Située à l’est du Tarn, la petite commune du Masnau-Massuguiès, forte de ses 250 habitants, a la particularité d’être dirigée par le plus jeune maire du département, Nicolas Alibert. Ce dernier a été élu en 2020 à l’âge de 33 ans, et il souligne : "Ma carrière a vraiment commencé plus tôt, lorsque j’ai été élu pour la première fois en 2014, à 27 ans."
Issu d’une lignée enracinée dans ce territoire des Monts de Lacaune, Nicolas Alibert exprime un profond attachement à sa commune. "Mon grand-père, Denis Carayon, a été élu pendant six mandats. J’ai toujours admiré son investissement dans les associations, ce qui m’a donné envie de suivre ses traces," confie-t-il. Cette passion pour le service public semble se transmettre de génération en génération.
Agriculteur de profession, Nicolas a fait ses premiers pas en politique en 2014. "Au départ, j’étais curieux et j’ai rejoint une liste ouverte, sans imaginer que je me retrouverais à la tête de cette dernière. J’ai alors préféré rester adjoint afin d’apprendre et de comprendre les rouages de la gestion locale," précise-t-il. Après six années d’apprentissage, il a pris les rênes de la commune dans un contexte inédite, marqué par la crise sanitaire.
La politique, un lien social au cœur des générations
Dans son village, Nicolas estime que la politique n’a jamais été une source de conflits familiaux. "Nos listes sont ouvertes et notre tissu associatif, notamment à travers le foyer rural, permet de fédérer les énergies. Même avec seulement 250 habitants, nous avons des équipes de sport actives. Cela montre que nous formons une communauté soudée," explique-t-il.
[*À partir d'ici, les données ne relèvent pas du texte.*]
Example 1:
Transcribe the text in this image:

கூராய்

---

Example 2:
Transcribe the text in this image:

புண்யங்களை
Sous son mandat, marqué par des événements inoubliables comme l’inauguration de la maison des associations, Nicolas a également célébré un nombre impressionnant de mariages, "25 au total, contre trois pour mon prédécesseur!" Un beau souvenir qui rappelle l’importance des liens humains, surtout en temps de crise.
Mais la fonction de maire n’est pas exempte d’épreuves. Des tragédies, comme un accident mortel survenu dans la commune, l’ont particulièrement touché. "Cela fait mal, surtout quand on est jeune père. Il faut savoir garder une certaine distance tout en étant présent pour les familles en deuil," partage-t-il, ajoutant que ces expériences le poussent à renforcer ses compétences.
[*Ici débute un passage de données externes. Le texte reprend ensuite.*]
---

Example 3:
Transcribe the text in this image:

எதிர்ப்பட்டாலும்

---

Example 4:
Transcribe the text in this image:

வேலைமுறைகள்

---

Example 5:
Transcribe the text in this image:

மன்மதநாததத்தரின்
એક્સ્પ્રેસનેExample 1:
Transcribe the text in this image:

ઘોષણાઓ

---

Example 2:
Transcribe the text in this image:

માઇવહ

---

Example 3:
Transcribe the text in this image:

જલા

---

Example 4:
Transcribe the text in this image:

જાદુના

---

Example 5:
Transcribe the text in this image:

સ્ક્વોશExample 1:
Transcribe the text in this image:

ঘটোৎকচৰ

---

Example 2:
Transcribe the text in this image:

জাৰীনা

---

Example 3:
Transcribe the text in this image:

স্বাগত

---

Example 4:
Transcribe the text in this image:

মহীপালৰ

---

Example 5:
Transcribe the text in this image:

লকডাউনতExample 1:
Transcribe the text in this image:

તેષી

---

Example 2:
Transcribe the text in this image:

Le maire de proximité, un quotidien d'écoute et d'action
Nicolas Alibert se positionne comme un maire de proximité : "Je suis souvent confronté à des soucis de la vie quotidienne, comme des problèmes de compteurs électriques. Mon rôle est de répondre à ces préoccupations, je suis la première porte pour les habitants." Il envisage de briguer un nouveau mandat en mars prochain, bien que certaines questions le préoccupent, notamment le mode de scrutin. "Je suis pour la féminisation des conseils, mais pour des petits villages comme le nôtre, cela peut s'avérer difficile," analyse-t-il.
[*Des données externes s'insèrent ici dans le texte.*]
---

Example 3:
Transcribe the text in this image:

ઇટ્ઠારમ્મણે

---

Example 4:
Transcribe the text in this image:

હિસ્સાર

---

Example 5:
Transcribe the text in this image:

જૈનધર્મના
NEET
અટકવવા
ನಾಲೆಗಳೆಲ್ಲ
À 38 ans, Nicolas ne se voit ni comme un symbole ni comme une exception. Il poursuit simplement sa mission, s'efforçant de donner aux habitants du Masnau-Massuguiès une voix et un avenir. Dans un monde où la jeunesse en politique est souvent perçue comme un atout de changement, il démontre qu’un engagement sincère peut faire la différence, comme le souligne le journal Le Monde dans ses récents articles sur la nouvelle génération politique française.